- Dataset excerpts -
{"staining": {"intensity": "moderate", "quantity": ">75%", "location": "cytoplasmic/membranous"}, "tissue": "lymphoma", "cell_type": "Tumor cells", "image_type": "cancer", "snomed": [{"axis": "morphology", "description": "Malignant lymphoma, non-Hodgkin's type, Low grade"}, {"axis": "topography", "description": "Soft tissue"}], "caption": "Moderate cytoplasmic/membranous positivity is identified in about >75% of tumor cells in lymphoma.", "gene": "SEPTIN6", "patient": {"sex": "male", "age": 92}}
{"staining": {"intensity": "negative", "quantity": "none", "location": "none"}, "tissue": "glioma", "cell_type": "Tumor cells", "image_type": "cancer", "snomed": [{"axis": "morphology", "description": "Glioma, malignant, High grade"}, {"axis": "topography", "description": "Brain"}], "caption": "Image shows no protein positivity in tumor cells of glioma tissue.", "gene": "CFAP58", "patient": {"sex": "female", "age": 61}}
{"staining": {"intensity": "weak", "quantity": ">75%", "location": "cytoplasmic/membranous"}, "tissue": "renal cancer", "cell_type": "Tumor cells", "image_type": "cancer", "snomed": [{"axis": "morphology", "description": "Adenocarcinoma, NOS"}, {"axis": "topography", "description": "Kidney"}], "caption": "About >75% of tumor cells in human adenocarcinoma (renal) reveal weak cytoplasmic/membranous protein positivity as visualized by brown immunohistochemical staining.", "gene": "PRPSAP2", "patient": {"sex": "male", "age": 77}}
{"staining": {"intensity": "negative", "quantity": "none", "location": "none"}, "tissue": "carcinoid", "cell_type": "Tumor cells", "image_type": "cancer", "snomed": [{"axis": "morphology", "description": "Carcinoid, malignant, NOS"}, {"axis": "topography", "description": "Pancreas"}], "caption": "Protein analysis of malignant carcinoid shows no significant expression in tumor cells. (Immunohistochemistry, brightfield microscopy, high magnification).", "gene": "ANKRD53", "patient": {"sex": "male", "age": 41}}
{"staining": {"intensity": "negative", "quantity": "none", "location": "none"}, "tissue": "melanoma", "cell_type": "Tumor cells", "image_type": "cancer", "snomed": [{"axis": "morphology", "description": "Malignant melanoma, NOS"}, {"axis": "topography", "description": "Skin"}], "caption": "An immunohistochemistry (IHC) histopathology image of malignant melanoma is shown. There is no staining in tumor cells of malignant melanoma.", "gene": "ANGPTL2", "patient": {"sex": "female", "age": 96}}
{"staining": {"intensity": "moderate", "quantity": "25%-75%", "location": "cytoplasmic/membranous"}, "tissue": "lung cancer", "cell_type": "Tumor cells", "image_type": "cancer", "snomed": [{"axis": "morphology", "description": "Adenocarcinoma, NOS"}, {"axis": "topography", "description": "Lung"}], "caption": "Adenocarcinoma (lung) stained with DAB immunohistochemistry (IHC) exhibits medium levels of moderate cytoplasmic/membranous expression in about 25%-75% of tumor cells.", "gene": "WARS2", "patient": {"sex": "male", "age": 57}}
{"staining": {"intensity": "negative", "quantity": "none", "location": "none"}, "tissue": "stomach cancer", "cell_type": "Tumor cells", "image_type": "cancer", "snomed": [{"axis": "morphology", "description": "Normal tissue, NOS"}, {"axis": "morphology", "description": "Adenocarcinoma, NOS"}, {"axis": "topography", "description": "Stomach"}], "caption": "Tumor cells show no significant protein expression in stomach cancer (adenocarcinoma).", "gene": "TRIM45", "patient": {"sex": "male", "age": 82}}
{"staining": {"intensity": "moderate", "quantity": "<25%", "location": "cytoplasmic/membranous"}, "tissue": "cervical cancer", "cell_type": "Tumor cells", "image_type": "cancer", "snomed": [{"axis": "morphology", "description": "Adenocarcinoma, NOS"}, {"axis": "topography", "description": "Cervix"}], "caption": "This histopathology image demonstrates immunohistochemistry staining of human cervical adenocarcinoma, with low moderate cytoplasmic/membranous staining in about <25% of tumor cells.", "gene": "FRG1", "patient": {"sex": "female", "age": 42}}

- Task description -
Return only the part of the records above that opens with the line containing "analysis of malignant" and closes with the line containing "immunohistochemistry (IHC) histopathology", ends included.

- Task output -
{"staining": {"intensity": "negative", "quantity": "none", "location": "none"}, "tissue": "carcinoid", "cell_type": "Tumor cells", "image_type": "cancer", "snomed": [{"axis": "morphology", "description": "Carcinoid, malignant, NOS"}, {"axis": "topography", "description": "Pancreas"}], "caption": "Protein analysis of malignant carcinoid shows no significant expression in tumor cells. (Immunohistochemistry, brightfield microscopy, high magnification).", "gene": "ANKRD53", "patient": {"sex": "male", "age": 41}}
{"staining": {"intensity": "negative", "quantity": "none", "location": "none"}, "tissue": "melanoma", "cell_type": "Tumor cells", "image_type": "cancer", "snomed": [{"axis": "morphology", "description": "Malignant melanoma, NOS"}, {"axis": "topography", "description": "Skin"}], "caption": "An immunohistochemistry (IHC) histopathology image of malignant melanoma is shown. There is no staining in tumor cells of malignant melanoma.", "gene": "ANGPTL2", "patient": {"sex": "female", "age": 96}}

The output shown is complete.